About three weeks ago, I adopted the “Speedy Waist Whittler,” a treadmill-based exercise routine I discovered in a random magazine that showed up in my mailbox. I was skeptical of the ability of this 20-minute regimen to deliver on its claim to carve a full inch of belly flab from my figure in a mere month. After all, I’ve invested over twice that time into efforts which have yielded nothing more than negligible results.
The Whittler rests upon the theory that the kind of measurable success I’m seeking can only come from short spurts of intense effort sandwiched between stretches of moderate momentum. Accordingly, The Whittler doesn’t get uncomfortable until around Minute Five, and by Minute 14, we’re closing in on the cool down. But those roughly nine minutes in between? Let’s just say, I feel lucky every time I make it to the quarter hour mark without paramedic involvement.
My narrowing midsection tells me that the time I’m spending in the upper register of my endurance range is critical—that what happens in those nine interminable minutes is the difference between where I am and where I want to be.
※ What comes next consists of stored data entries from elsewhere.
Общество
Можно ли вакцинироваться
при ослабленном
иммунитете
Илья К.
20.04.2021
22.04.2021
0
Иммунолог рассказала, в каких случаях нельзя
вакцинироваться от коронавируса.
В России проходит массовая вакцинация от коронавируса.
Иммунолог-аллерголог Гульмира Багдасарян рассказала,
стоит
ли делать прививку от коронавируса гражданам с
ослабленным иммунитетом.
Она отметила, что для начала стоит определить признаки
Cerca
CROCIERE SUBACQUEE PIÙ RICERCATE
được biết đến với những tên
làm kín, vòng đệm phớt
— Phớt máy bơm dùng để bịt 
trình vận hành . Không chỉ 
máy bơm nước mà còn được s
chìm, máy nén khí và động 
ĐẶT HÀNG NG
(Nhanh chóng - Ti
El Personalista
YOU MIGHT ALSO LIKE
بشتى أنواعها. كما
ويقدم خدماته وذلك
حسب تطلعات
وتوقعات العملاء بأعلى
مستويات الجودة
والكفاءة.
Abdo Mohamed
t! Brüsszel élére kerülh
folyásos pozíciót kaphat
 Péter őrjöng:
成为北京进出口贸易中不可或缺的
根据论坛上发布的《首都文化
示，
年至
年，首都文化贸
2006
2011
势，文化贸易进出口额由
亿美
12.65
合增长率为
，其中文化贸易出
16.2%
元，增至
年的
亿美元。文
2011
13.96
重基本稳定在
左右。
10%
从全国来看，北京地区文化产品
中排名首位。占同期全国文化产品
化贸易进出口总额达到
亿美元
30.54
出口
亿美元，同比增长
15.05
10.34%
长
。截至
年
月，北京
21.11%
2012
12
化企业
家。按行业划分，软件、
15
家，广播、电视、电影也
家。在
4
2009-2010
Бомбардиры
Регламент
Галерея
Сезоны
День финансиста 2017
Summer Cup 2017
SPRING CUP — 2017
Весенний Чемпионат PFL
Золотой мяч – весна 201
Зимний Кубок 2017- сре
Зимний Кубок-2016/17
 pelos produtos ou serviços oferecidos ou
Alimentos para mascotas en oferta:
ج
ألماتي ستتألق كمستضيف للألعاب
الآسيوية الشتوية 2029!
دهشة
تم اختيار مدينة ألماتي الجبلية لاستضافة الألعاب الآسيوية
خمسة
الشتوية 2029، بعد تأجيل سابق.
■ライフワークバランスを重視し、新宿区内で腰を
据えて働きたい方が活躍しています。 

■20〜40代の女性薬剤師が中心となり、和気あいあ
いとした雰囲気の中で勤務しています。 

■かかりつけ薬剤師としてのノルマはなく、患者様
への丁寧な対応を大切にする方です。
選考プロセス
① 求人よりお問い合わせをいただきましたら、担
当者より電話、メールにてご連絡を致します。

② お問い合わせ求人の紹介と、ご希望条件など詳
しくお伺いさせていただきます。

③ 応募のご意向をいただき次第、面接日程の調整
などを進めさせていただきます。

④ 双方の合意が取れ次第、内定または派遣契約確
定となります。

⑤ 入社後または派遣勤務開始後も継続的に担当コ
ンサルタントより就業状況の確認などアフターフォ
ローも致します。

It seems that even a small amount of time spent just beyond what I think possible delivers a far greater payoff than an extended effort in a mid-range zone.
What’s more, the standard changes as I go. The workout I’m calling challenging this week isn’t the same one I barely wheezed through last week. My definition of difficult is changing; expanding; evolving as I become stronger.
This all makes me wonder where else should I be stretching my endurance. What other extraneous flab could I excise from my life by upping my game for a moment or two every day? I’m inspired, really.
At least I was, before Thanksgiving week hit and my sister showed up at my door with our traditional pumpkin cheesecake. Now the only whittling in which I seem to be able to sustain interest involves altering the circumference of said dessert.
At the moment, I’m in the throes of decision. I’m completely committed to whittling—I just don’t know which soft circle to target--the one that I can reduce in about three minutes of sheer bliss, or the one requiring nine minutes of utter misery.